■ **Data for review**:
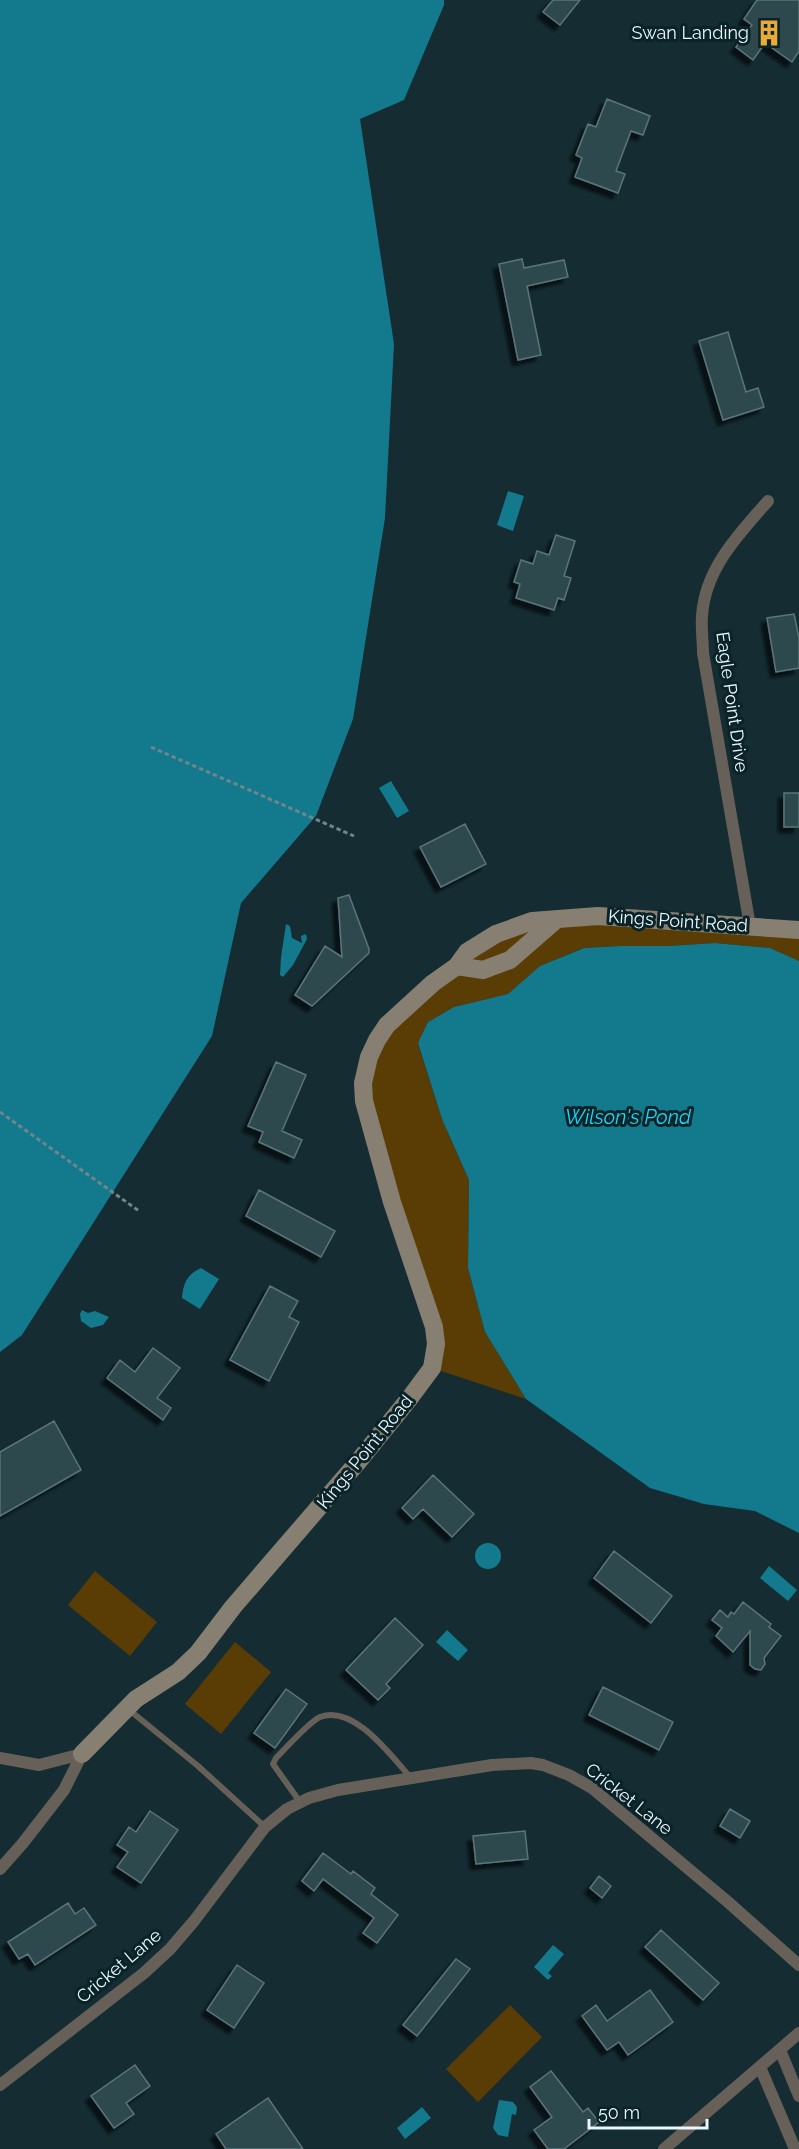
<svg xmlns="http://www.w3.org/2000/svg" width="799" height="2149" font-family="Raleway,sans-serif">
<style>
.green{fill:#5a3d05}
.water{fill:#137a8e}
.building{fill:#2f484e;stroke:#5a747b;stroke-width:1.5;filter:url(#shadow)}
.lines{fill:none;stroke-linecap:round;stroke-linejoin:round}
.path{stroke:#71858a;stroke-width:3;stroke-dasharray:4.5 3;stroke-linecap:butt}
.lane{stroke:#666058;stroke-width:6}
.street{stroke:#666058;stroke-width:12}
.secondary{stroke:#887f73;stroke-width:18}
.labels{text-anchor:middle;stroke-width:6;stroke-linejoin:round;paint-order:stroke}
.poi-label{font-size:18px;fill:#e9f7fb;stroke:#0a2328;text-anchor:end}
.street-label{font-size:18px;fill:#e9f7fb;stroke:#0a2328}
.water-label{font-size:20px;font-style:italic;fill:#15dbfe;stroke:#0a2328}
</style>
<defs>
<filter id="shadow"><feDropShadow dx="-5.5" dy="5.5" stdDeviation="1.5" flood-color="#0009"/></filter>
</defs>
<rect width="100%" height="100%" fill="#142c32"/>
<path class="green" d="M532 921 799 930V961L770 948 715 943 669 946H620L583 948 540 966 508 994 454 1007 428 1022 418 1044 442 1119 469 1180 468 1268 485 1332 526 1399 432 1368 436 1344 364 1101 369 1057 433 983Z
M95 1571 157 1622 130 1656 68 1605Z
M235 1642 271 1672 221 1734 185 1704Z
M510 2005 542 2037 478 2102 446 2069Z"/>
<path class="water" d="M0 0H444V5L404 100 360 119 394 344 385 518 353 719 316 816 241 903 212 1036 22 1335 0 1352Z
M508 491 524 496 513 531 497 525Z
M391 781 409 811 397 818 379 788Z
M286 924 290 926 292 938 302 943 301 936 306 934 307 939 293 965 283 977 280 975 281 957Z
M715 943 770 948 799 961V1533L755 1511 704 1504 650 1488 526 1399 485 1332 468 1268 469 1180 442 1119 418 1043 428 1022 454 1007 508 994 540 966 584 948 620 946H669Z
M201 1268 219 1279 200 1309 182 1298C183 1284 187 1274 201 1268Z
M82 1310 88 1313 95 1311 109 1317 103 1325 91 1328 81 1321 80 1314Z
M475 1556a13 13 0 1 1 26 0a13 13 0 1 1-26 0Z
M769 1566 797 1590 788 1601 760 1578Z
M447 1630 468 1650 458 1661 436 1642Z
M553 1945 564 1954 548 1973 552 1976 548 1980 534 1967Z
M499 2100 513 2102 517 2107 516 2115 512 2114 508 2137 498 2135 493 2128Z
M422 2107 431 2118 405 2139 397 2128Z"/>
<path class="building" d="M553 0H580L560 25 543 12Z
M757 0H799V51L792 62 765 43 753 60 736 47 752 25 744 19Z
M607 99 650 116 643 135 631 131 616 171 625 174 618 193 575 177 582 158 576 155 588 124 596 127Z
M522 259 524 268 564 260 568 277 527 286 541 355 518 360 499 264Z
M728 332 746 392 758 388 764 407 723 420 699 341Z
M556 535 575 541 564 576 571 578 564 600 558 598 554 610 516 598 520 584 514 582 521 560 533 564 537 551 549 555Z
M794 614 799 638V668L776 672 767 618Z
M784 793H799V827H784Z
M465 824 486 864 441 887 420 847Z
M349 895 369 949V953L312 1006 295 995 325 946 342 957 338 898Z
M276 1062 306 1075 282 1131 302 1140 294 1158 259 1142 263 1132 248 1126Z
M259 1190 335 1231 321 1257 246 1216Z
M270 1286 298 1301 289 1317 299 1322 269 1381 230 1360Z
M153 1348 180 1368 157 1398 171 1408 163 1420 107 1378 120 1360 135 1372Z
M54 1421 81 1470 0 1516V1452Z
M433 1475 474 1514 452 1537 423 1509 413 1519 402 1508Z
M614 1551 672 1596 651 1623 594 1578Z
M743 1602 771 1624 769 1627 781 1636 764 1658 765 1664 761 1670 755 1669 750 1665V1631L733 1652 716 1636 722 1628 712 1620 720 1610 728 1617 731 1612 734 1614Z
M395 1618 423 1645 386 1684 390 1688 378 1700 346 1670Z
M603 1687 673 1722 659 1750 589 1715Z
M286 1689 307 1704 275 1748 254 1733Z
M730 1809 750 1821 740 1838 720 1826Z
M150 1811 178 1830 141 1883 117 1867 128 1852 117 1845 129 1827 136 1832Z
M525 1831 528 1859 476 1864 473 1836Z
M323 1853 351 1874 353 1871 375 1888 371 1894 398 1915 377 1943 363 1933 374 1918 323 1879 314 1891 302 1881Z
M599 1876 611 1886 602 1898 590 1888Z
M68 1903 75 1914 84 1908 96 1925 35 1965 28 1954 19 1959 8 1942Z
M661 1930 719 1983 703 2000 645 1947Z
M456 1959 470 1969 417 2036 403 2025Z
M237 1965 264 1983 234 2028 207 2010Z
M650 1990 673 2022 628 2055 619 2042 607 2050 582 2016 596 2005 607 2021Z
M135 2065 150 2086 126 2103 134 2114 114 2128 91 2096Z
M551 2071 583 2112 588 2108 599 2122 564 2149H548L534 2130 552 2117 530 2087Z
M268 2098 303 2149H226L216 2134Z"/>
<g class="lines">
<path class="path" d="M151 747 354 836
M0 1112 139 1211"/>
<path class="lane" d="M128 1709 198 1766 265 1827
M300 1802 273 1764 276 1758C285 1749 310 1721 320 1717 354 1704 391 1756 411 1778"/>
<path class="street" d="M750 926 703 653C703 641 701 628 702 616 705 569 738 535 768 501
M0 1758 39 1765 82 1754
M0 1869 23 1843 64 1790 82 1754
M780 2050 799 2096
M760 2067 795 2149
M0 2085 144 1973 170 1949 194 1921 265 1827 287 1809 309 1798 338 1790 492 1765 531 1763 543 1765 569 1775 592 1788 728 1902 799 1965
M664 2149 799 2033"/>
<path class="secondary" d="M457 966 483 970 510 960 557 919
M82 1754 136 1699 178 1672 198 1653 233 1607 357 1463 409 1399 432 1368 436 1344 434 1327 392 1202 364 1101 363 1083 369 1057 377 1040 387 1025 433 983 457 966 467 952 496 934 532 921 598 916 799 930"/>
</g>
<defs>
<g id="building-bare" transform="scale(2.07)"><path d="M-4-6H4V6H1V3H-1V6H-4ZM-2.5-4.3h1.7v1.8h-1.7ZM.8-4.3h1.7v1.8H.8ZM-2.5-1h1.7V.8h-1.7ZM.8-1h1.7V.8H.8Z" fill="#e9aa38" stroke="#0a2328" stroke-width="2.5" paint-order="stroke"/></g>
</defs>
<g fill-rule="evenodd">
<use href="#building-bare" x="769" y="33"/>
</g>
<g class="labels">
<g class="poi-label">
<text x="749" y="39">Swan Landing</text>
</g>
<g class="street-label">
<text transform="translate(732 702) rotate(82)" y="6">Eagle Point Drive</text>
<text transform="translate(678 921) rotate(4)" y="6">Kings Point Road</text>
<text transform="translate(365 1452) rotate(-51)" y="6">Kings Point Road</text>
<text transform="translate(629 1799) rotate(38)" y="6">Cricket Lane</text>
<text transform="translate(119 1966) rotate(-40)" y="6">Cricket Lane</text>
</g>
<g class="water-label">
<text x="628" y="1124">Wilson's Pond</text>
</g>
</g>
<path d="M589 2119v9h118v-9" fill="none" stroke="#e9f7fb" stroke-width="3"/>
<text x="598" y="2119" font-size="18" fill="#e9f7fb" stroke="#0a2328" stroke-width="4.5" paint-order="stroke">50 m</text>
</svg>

==

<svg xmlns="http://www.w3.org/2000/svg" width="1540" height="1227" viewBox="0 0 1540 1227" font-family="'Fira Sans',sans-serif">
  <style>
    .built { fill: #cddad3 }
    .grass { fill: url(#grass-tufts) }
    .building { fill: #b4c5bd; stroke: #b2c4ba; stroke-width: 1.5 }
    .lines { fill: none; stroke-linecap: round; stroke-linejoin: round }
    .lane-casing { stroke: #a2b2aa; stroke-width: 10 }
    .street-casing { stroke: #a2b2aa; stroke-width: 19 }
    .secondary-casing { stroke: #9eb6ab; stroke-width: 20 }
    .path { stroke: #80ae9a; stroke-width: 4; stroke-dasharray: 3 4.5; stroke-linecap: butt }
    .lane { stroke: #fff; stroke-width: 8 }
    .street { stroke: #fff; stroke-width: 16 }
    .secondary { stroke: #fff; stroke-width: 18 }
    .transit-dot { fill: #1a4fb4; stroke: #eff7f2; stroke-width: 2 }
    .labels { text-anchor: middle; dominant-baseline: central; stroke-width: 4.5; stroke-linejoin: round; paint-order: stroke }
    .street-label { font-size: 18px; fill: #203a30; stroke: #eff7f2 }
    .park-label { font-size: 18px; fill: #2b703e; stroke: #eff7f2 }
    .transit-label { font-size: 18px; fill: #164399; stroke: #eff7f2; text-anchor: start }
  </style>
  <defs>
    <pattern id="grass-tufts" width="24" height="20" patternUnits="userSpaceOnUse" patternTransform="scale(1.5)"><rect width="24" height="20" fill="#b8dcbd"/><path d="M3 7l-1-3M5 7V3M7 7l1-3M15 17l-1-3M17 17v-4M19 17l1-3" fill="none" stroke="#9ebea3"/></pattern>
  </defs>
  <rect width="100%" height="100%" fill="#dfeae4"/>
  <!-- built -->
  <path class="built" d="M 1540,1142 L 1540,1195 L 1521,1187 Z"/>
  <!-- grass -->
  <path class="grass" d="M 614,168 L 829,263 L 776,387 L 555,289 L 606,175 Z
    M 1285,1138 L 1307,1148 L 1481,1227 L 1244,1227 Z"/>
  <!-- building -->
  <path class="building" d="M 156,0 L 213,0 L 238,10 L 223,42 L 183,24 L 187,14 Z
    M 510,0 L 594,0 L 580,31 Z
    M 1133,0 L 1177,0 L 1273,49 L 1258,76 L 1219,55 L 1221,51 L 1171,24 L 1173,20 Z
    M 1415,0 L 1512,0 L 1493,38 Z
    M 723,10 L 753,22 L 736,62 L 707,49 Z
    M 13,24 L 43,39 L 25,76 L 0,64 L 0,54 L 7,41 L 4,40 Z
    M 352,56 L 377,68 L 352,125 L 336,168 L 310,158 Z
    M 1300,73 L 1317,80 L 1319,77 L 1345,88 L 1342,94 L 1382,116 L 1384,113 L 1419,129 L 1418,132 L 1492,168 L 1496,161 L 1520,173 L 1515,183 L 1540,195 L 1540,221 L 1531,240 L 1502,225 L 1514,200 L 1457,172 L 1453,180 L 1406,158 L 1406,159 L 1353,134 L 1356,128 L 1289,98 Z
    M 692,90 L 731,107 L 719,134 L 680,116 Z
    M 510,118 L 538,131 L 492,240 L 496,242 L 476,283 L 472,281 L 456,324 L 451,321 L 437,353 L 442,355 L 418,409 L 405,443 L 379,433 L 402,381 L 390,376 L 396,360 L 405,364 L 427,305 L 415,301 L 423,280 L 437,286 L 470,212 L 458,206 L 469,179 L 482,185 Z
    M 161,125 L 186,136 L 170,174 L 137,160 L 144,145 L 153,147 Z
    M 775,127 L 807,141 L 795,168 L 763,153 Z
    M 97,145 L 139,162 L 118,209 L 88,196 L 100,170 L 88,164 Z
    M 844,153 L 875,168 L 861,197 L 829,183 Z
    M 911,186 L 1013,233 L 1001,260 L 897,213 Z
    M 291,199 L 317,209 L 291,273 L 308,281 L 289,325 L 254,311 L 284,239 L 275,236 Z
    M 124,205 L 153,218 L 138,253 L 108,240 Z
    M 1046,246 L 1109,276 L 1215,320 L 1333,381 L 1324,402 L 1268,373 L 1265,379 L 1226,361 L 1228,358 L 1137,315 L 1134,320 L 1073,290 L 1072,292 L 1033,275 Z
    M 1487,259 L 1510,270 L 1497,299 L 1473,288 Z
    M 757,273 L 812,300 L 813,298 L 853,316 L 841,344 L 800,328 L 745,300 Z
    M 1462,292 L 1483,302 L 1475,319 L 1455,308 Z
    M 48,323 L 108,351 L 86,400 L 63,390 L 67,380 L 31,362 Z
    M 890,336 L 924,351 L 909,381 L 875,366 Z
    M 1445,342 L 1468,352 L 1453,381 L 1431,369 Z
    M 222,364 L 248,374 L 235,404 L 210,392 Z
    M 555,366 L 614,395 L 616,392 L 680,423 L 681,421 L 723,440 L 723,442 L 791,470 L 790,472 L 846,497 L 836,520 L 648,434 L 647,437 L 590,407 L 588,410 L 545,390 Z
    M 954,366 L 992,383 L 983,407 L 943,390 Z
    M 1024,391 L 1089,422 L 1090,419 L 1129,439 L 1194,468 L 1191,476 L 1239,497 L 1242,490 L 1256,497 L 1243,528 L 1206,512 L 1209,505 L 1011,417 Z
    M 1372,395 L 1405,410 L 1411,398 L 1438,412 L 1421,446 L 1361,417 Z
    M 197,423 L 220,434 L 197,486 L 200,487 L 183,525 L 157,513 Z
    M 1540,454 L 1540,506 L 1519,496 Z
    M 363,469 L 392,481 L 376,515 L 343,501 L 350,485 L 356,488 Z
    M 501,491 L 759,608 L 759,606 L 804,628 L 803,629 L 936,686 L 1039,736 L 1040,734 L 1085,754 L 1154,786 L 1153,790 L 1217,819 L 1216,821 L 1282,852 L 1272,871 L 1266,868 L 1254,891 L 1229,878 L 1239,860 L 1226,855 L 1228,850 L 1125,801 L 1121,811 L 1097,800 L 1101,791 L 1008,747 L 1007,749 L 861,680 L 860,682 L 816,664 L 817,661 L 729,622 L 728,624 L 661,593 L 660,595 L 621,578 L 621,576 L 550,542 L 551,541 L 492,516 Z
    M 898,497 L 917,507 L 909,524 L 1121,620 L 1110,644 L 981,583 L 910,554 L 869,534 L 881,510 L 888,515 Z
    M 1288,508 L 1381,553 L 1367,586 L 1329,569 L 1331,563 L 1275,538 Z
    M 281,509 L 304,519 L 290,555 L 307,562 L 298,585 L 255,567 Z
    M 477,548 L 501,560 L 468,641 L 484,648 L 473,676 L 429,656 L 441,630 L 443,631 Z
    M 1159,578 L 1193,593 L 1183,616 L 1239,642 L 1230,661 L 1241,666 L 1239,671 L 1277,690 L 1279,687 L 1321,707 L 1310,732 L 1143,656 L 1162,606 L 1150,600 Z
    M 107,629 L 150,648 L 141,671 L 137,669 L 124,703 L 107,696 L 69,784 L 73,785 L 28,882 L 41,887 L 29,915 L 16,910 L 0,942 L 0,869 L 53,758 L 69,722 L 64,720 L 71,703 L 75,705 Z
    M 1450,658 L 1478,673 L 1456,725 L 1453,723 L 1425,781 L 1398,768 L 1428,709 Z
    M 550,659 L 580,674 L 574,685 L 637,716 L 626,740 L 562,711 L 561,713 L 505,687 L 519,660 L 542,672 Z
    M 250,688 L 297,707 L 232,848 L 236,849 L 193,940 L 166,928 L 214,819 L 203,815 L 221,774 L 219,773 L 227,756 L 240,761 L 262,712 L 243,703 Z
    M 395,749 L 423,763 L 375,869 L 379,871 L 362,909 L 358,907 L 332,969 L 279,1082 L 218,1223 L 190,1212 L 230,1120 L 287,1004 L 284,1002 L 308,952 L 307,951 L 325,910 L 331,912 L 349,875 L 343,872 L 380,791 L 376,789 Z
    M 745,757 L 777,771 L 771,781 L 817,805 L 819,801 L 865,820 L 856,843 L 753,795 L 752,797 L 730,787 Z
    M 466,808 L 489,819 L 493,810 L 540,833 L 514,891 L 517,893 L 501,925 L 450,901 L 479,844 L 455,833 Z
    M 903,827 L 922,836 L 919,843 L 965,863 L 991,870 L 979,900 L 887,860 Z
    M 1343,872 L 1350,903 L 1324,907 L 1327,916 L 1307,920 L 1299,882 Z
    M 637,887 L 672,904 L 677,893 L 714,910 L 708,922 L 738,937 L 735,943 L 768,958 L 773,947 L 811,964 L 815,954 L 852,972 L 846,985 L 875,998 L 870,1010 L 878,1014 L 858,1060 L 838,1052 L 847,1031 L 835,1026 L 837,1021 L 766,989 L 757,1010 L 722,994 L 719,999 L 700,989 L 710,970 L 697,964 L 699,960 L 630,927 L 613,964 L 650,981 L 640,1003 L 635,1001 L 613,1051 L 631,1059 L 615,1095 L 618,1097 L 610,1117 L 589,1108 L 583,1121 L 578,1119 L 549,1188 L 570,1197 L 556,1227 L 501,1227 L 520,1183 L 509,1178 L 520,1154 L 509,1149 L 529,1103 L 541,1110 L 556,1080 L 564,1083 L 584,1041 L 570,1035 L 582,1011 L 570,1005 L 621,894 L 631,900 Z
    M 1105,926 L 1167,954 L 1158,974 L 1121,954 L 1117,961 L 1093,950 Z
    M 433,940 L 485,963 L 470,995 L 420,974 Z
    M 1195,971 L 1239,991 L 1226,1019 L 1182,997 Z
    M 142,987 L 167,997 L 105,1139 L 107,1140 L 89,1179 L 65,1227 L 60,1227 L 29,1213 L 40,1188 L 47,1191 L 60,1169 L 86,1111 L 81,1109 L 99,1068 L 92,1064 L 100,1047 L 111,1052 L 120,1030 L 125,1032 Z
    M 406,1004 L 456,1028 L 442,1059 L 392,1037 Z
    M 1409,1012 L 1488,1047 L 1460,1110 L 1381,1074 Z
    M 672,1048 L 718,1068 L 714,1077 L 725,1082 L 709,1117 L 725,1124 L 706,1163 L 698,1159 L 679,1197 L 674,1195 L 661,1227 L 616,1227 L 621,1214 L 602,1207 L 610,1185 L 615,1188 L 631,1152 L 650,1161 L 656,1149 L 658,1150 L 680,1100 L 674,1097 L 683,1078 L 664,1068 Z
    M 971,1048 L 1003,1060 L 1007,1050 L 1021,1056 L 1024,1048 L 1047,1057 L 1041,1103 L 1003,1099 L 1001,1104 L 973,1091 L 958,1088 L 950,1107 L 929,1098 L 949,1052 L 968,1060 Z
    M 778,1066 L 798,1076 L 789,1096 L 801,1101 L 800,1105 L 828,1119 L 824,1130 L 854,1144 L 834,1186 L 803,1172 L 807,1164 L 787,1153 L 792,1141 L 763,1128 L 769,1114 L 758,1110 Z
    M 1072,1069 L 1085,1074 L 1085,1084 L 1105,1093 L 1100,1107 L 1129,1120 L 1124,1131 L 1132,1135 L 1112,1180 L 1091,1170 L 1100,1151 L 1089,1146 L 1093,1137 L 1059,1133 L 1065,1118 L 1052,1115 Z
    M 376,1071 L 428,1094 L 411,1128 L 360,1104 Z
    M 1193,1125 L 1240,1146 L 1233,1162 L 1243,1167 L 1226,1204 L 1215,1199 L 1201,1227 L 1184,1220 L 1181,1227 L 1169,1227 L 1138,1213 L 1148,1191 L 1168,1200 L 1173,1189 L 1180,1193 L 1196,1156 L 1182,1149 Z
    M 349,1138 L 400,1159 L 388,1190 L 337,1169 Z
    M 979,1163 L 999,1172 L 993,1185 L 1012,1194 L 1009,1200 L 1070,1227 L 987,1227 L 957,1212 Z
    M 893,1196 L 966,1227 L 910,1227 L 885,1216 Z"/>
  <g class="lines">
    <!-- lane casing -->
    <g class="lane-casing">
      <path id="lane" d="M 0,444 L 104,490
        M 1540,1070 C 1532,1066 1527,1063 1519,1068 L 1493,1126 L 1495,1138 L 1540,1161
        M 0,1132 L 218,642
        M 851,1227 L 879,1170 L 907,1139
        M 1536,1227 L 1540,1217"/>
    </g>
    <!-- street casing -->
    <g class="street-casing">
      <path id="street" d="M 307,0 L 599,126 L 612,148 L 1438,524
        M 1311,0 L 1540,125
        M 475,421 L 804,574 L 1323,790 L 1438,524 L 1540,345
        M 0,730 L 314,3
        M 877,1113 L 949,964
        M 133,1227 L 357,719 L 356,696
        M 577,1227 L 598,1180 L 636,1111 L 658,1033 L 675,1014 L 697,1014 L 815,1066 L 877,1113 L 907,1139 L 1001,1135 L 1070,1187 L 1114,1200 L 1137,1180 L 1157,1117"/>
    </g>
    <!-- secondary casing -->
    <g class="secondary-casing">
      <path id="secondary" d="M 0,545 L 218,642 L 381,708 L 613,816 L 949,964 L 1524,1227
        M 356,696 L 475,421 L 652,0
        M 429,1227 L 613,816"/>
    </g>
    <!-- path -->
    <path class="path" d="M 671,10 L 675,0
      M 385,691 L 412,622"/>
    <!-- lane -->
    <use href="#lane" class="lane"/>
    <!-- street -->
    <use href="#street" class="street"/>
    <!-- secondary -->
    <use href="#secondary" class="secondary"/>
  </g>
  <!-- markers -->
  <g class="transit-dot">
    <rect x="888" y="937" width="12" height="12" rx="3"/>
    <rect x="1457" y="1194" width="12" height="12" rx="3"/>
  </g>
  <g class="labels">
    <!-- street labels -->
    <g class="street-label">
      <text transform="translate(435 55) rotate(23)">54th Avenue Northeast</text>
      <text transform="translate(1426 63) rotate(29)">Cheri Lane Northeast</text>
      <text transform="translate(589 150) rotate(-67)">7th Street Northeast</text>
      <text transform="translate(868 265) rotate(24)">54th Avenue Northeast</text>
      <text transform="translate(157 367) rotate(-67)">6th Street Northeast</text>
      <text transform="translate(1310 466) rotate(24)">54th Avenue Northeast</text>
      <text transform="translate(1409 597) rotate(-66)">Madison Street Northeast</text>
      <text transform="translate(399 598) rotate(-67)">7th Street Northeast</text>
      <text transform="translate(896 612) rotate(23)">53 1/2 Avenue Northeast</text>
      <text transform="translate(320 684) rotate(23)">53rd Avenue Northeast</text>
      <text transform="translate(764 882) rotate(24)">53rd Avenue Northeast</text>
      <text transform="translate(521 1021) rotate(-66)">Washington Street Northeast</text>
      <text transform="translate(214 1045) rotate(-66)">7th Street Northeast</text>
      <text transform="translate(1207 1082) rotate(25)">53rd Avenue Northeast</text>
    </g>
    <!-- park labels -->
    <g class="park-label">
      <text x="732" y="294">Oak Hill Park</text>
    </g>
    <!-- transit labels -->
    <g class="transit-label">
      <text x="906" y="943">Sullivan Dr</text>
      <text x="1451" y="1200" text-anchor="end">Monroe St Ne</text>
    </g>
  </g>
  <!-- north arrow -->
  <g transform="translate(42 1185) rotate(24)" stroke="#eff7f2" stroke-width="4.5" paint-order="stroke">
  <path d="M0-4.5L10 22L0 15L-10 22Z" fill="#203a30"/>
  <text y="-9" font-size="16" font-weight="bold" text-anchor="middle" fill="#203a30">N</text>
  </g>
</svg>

■ **What needs to be done**:
Line count for "xmlns": count the lines in the records above that contain this word, and write only the number.

■ **Exercise response**:
2